### SOURCE RECORDS

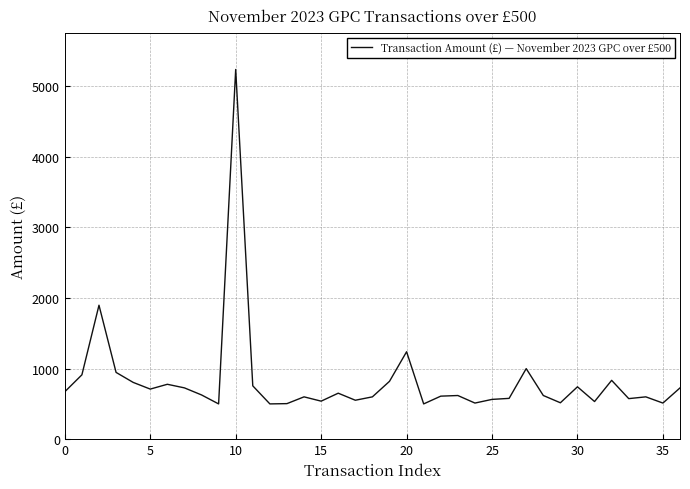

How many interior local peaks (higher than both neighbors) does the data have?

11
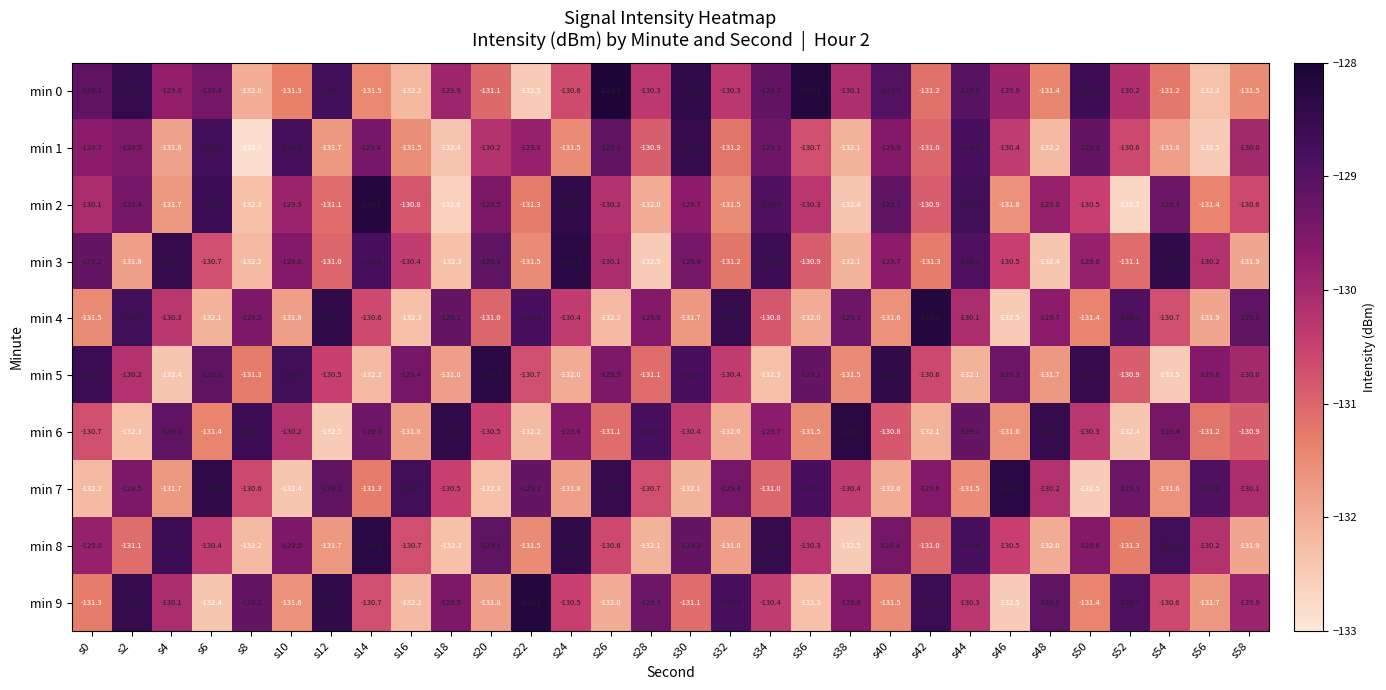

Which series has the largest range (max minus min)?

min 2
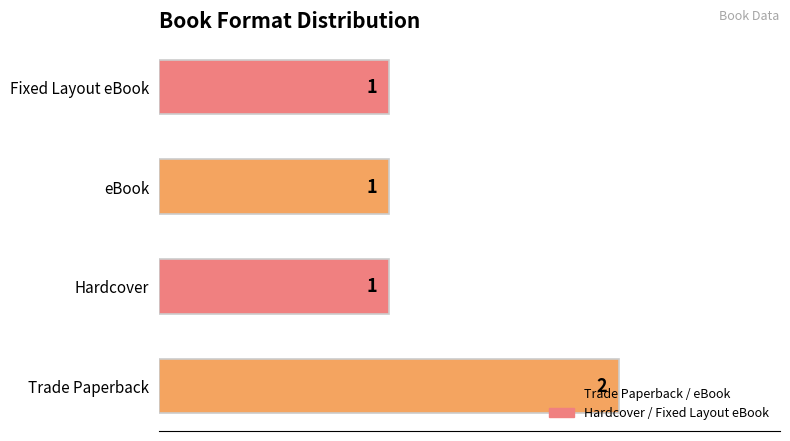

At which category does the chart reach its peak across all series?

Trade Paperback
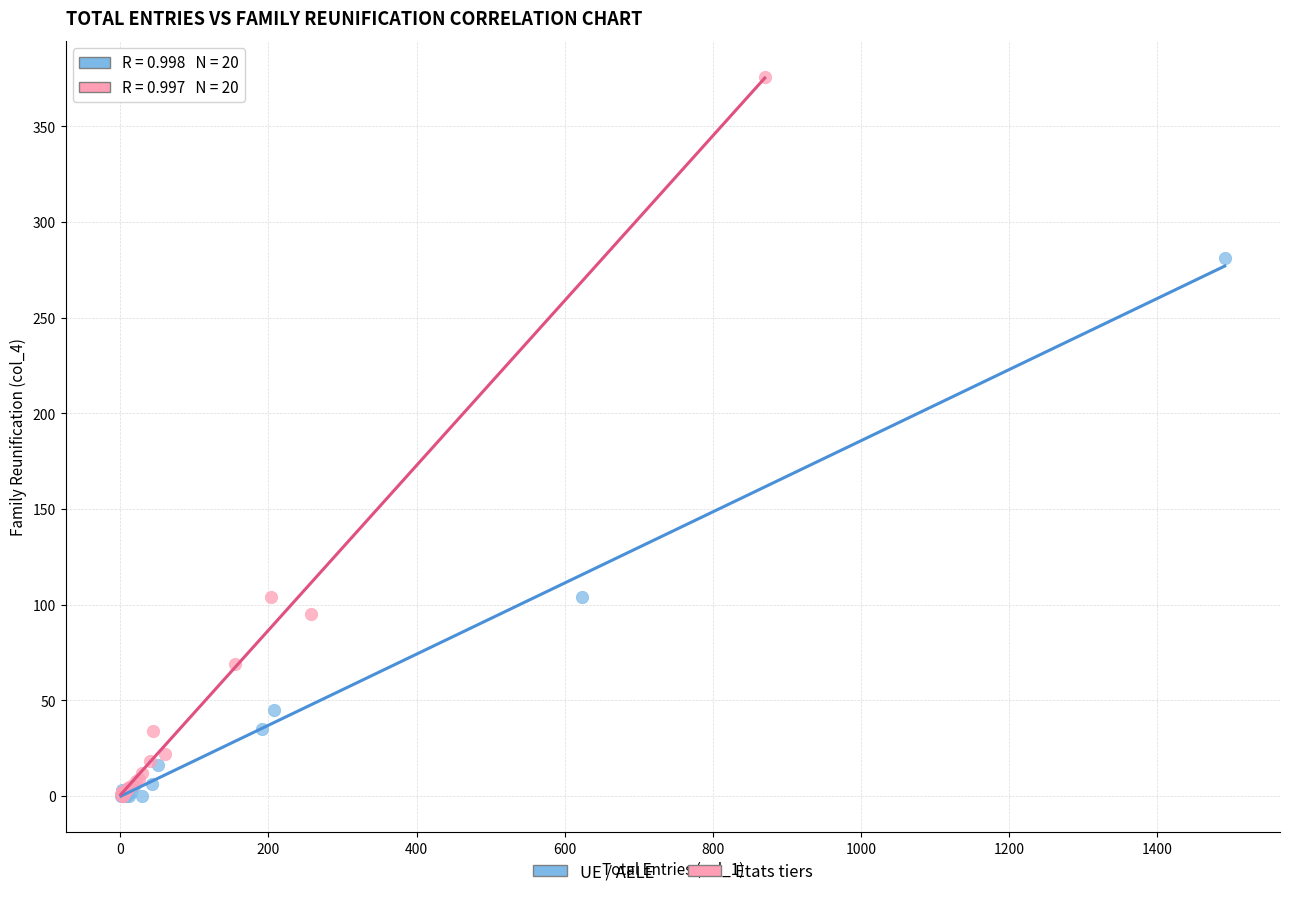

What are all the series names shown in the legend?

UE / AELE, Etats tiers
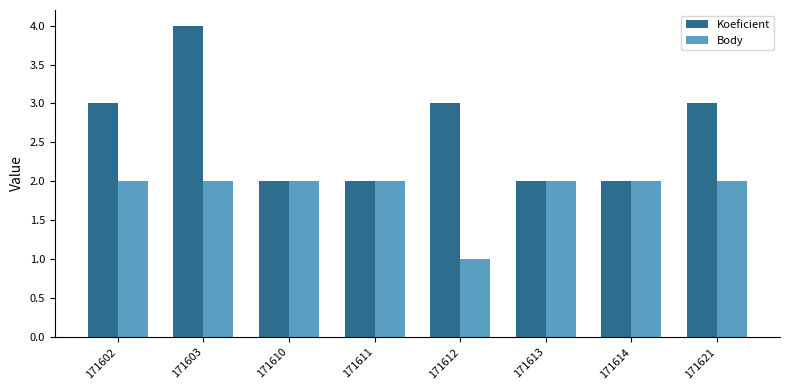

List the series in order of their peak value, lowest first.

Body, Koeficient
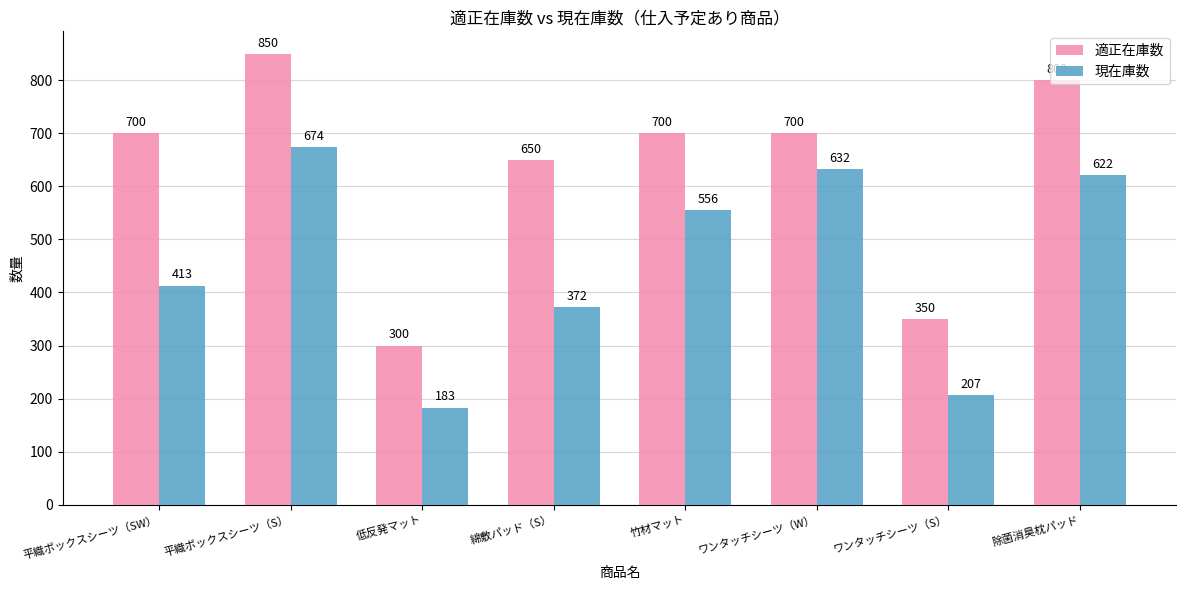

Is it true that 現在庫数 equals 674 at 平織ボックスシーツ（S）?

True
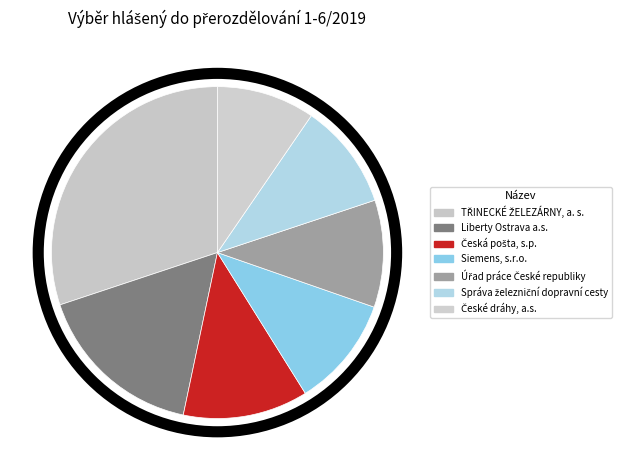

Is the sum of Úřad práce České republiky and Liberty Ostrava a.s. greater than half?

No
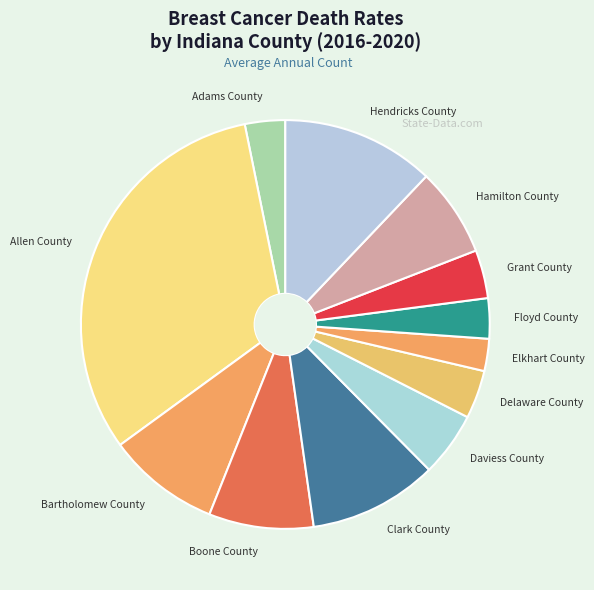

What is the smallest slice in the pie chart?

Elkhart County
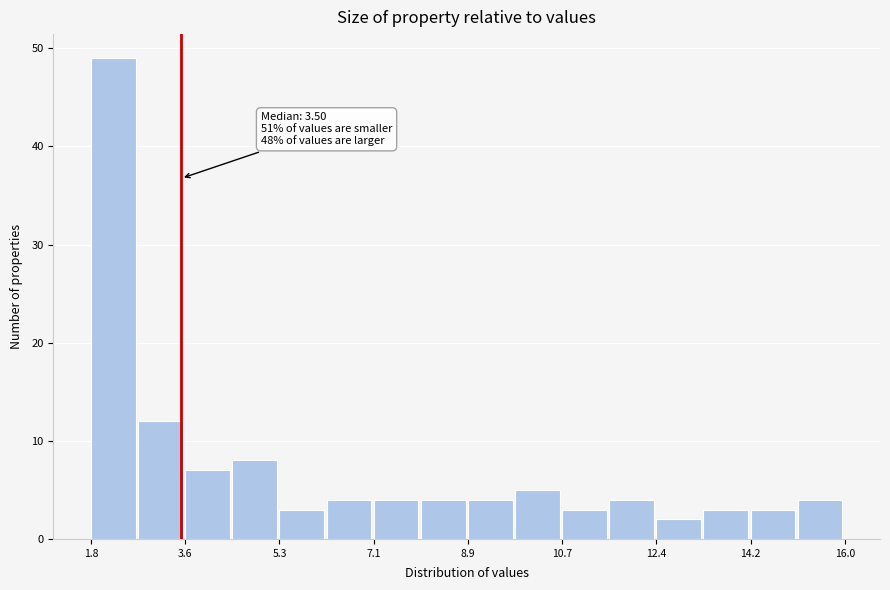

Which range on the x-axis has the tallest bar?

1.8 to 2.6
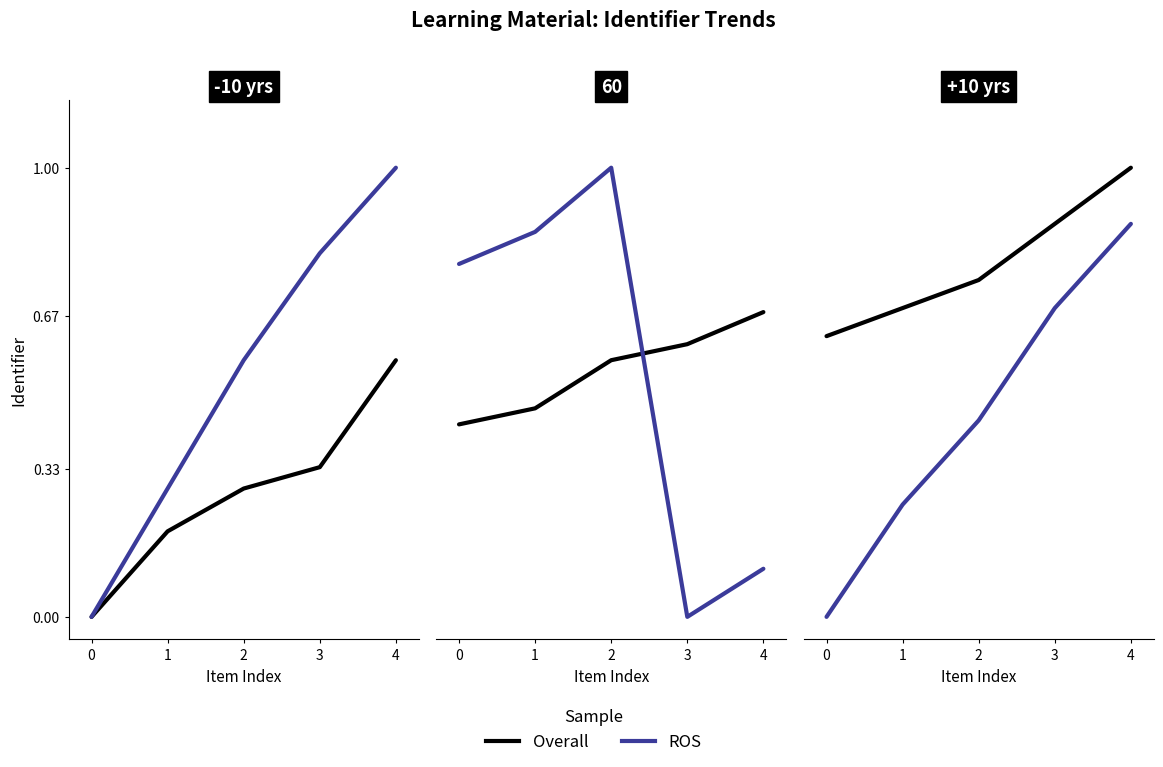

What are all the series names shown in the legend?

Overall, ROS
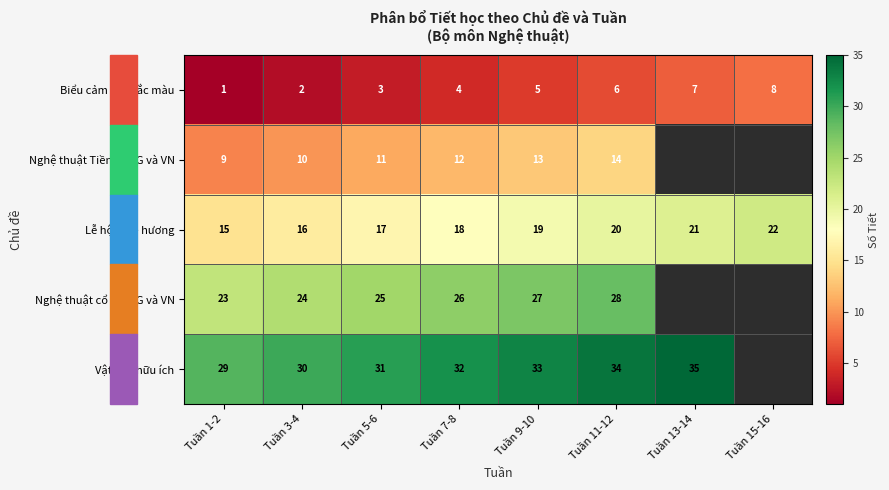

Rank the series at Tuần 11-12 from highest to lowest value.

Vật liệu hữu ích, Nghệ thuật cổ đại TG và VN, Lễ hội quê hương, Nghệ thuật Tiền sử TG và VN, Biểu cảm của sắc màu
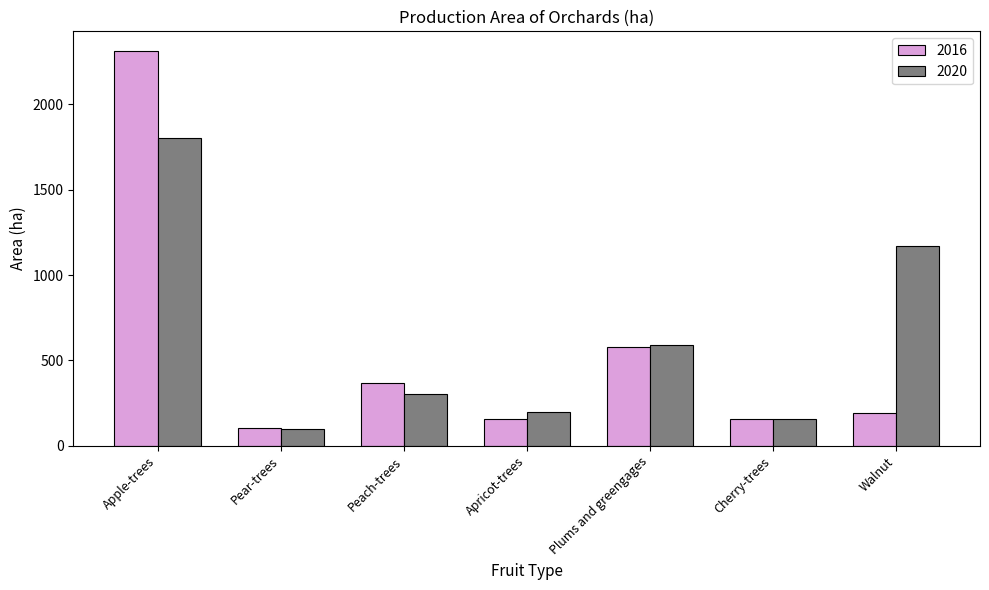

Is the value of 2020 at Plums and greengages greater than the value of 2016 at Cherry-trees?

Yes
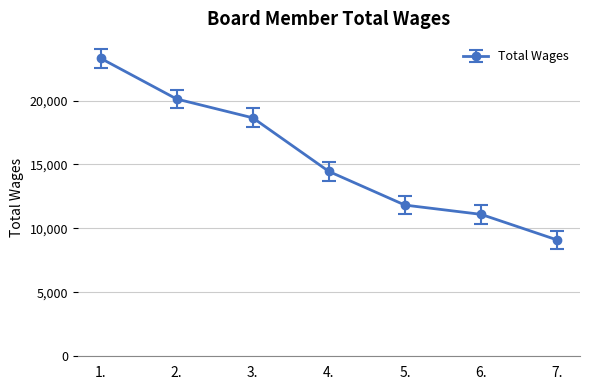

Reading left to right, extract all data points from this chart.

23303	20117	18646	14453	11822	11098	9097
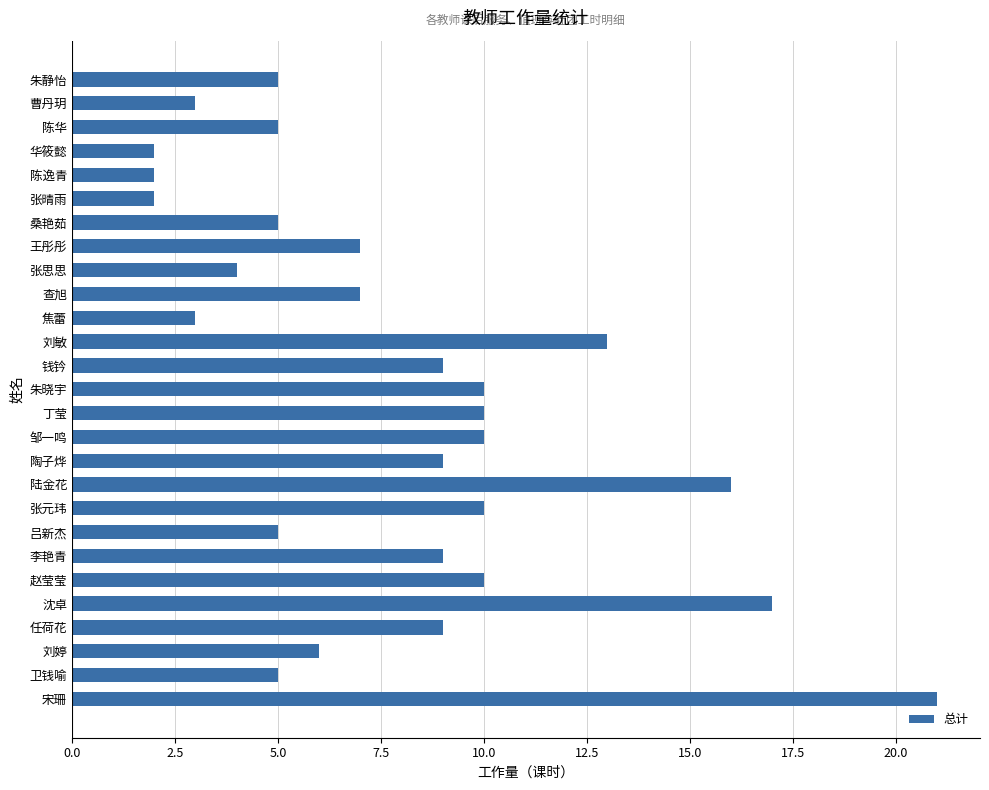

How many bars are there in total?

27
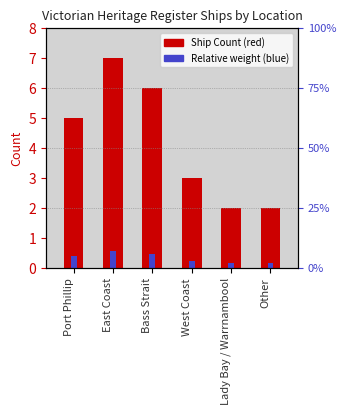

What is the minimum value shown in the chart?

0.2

### WORK TO BE COMPLETED
Reproduce all of the records above word for word, omitting the pictures.

### EXERCISE OUTPUT
How many interior local peaks (higher than both neighbors) does the data have?

11

Which series has the largest range (max minus min)?

min 2

At which category does the chart reach its peak across all series?

Trade Paperback

What are all the series names shown in the legend?

UE / AELE, Etats tiers

List the series in order of their peak value, lowest first.

Body, Koeficient

Is it true that 現在庫数 equals 674 at 平織ボックスシーツ（S）?

True

Is the sum of Úřad práce České republiky and Liberty Ostrava a.s. greater than half?

No

What is the smallest slice in the pie chart?

Elkhart County

Which range on the x-axis has the tallest bar?

1.8 to 2.6

What are all the series names shown in the legend?

Overall, ROS

Rank the series at Tuần 11-12 from highest to lowest value.

Vật liệu hữu ích, Nghệ thuật cổ đại TG và VN, Lễ hội quê hương, Nghệ thuật Tiền sử TG và VN, Biểu cảm của sắc màu

Is the value of 2020 at Plums and greengages greater than the value of 2016 at Cherry-trees?

Yes

Reading left to right, extract all data points from this chart.

23303	20117	18646	14453	11822	11098	9097

How many bars are there in total?

27

What is the minimum value shown in the chart?

0.2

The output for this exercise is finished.